PROVIDED PASSAGE: Begin
SPARKLE & CO. LLC VS. CORTES, DAN

Case Number: 14UA0717    Hearing Date: July 24, 2014    Dept: A11

SUPERIOR COURT OF THE STATE OF CALIFORNIA
COUNTY OF LOS ANGELES – NORTH DISTRICT

SPARKLE & CO., LLC, )
) Case Number 14UA0717
Plaintiffs, )
) ORDER AFTER HEARING
V )
) Date of Hearing:
DAN CORTES dba DANS ) July 24, 2014
TRANSMISSIONS, ) Dept. A-11
) Judge Randolph A. Rogers
Defendant. )
____________________________________)

The Defendant’s motion for summary judgment came on for hearing on July 17, 2014. Plaintiff Sparkle & Co., LLC appeared through its counsel of record, _________________________. Defendant Dan Cortes dba Dans Transmissions appeared through his counsel of record, ___________________________. The Court, having received and reviewed the pleadings of record and evidence submitted and having considered argument of counsel, it is hereby ORDERED:

The motion of Defendant for summary judgment is DENIED.

The Defendant’s motion for deemed admissions, to compel production of document, and to compel responses to form and special interrogatories came on for hearing on July 17, 2014. Plaintiff Sparkle & Co., LLC appeared through its counsel of record, _________________________. Defendant Dan Cortes dba Dans Transmissions appeared through his counsel of record, ___________________________. The Court, having received and reviewed the pleadings of record and evidence submitted and having considered argument of counsel, it is hereby ORDERED:

The motion of Defendant for deemed admissions and to compel responses to form and special interrogatories and production of documents is DENIED.
PROVIDED PASSAGE: End
SUPPLIED INFORMATION: Begin
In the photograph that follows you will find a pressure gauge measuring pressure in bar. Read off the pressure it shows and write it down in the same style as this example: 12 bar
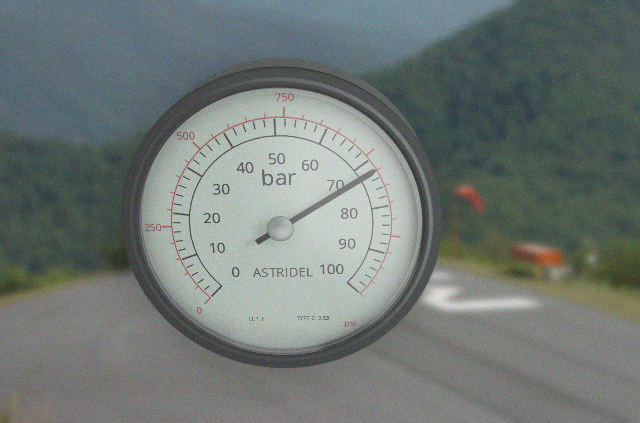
SUPPLIED INFORMATION: End
In the court order, what three things does the Court say it received, reviewed, or considered before ruling? The data have no connection to the court order.

- The pleadings of record
- The evidence submitted
- The argument of counsel